Donnelly began the discussion by talking about America’s basic strategy towards arms control, saying that it must be clarified and well-defined before pursuing arms control treaties. He said America has cared deeply about the balance of power in the world since the Cold War, especially in Europe and the Middle East. Although we’ve always tried to preserve a favorable balance of power, the U.S. is the only country to use nuclear weapons. He said we need to slow the momentum of arms control negotiations until we understand if the goal is to control the balance of power. Our strategy right now, with a heavy focus on Russia, seems to be irrelevant to our future.

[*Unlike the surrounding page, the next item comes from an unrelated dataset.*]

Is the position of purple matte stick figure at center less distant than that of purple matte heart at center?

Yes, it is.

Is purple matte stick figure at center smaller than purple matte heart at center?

Payne discussed the downfalls to the Nuclear Zero initiative, saying it would break down any sort of defense the US or allies would have over other nations who wouldn’t hold up their end of the deal. He said the Obama Administration, while not advocating full annihilation of nuclear weapons, has made Nuclear Zero a priority. The only way it would work is if all countries banded together and said nuclear weapons aren’t necessary, but more and more are finding that they are necessary for national security. It’s a vital tool for deterring people from war and preventing war casualties. We haven’t found an alternative to preventing war or other acts of terrorism like biological weapons. It’s a defining condition, he said, for Russia to preserve its sovereignty.
O’Hanlon continued the debate by saying that getting rid of our nuclear umbrella could be dangerous to U.S. allies, including Israel. But, he said, we’re not in a position to write a treaty on nuclear zero anytime soon. A more sincere and credible vision of global zero can help in negotiations with Iran and North Korea.
Pifer acknowledged that Obama’s vision was positive because it shows a serious commitment to reducing arms, but he said a lot of things need to happen first before it takes place. We need to have an effective deterrent to war and develop a way to enforce worldwide disarmament and security. But overall, they agreed that Obama cant link global zero to a near-term policy.
The NYT reported this weekend that: “The president then stepped before cameras to tell the world that next month the United States and Russia would sign a “new Start” treaty paring back their still formidable nuclear arsenals, cutting the legal limits on deployed strategic warheads by 30 percent and on launchers by half. Just as important, it will establish an inspection regime to replace one that expired in December.”